The race for Agriculture Commissioner doesn’t get a lot of publicity, for a number of reasons – most of what the commissioner does is out of sight of the city people, most of the down-ballot statewide races tend to fly under the radar and perhaps most importantly, there isn’t really a serious challenger to the incumbent Mike Strain, who tends to be pretty popular. So much so that a couple of years ago Strain openly talked about running for governor this year and dropped out shortly thereafter because lots of his donors pleaded with him to stay where he is.
Strain took over a department in 2008 that was bloated beyond rational belief and deeply in debt as a result of his predecessor, Democrat Bob Odom, treating it as a cross between a feudal satrapy and a communist enterprise. It owned facilities like the sugar mill in Lacassine that no American governmental entity should ever own, and it had an army of employees to do things – for example, the cabinet-makers it had on staff – that no governmental entity should employ.
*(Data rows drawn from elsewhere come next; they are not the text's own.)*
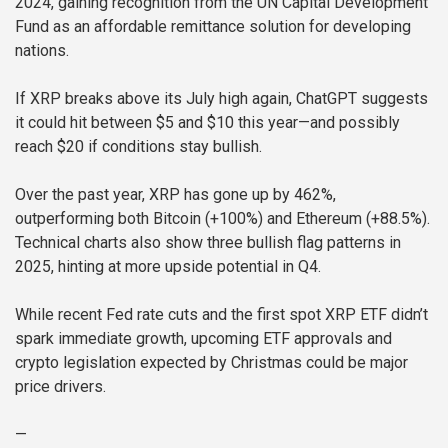
2024, gaining recognition from the UN Capital Development
Fund as an affordable remittance solution for developing
nations.
If XRP breaks above its July high again, ChatGPT suggests
it could hit between $5 and $10 this year—and possibly
reach $20 if conditions stay bullish.
Over the past year, XRP has gone up by 462%,
outperforming both Bitcoin (+100%) and Ethereum (+88.5%).
Technical charts also show three bullish flag patterns in
2025, hinting at more upside potential in Q4.
While recent Fed rate cuts and the first spot XRP ETF didn’t
spark immediate growth, upcoming ETF approvals and
crypto legislation expected by Christmas could be major
price drivers.
—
Strain has spent the last seven years paring that down to something that looks more like a regular government department, and he’s fairly well respected for those efforts.
But not by everybody, because one of Odom’s old minions is now running against Strain, and it’s a campaign straight out of the first Blues Brothers movie…
Charlie Greer isn’t just running around the state griping that Strain has “gutted” the Agriculture Department from the golden days when Odom had it, he even ripped off Odom’s old campaign logo. Our more veteran readers will recognize this…
And to listen to this guy talk, it’s like a walk back in time to the good ole days where the livin’ was easy in the public sector…
“When this administration came in, there was plenty of money for everybody,” said Greer, who, like Odom, has white hair and has adopted the campaign advertising motif the late agriculture commissioner had used for years. Strain doesn’t personally return calls and hasn’t spent much time cultivating legislators and industry leaders, he said.
“He’s not hustling for that money. You have to go to the Legislature and tell them what happens if they don’t fund these vital programs,” Greer added.
Greer was forest enforcement chief when he retired in 2013, meaning he went after folks who started forest fires. He’s particularly concerned about the department’s firefighting capabilities after the years of budget cuts.
“With what he has in place, an event could easily become a catastrophe,” Greer said.
Louisiana’s $108 billion forestry industry provides 45,611 jobs, and timberlands cover about half the state.
Greer said that, like the West, more Louisiana residents — particularly on the north shore and the Florida Parishes and the northern suburbs of Baton Rouge — are building homes in or near the forests.
“The situations like California, where homes get burned up, we’re there, maybe not that magnitude of numbers, but we’re in extreme drought and we’re getting more and more people moving to the quiet of the countryside,” Greer said. “He needs to do a lot more than sit there and pray for rain.”
News flash: we’re not California. California is naturally a desert and forest fires growing out of control is a naturally expected occurrence. In Louisiana it rains a lot and forests in the state are not natural tinderboxes waiting to go up in flames. That’s why having 100 or so firefighters on staff is enough to handle what comes.
There are two other candidates in the race, and it’s possible their presence might siphon off enough votes that somebody would end up in a runoff with Strain. Jamie LaBranche, who is running as a Republican, is campaigning on the idea of growing lots of plants for pharmaceutical purposes and therefore making the state a whole bunch of money, and Ace Juttner, who is running on the Green Party’s ticket, wants to legalize weed. One wonders whether either of these guys know that the Ag Commissioner isn’t a legislative seat and doesn’t control state policy, or whether they think the Department of Agriculture just ought to plant crops on its own, Cuban-style. Maybe they can entice rich liberal college students from up north to bring in the harvest as volunteers or something.
In any event, there’s Strain and there’s a host of candidates with a bit less of a commitment to limited government. Bob Odom is dead, but the mentality that allowed him to turn a relatively innocuous ministerial position into a fiefdom complete with an air force still survives on the ballot.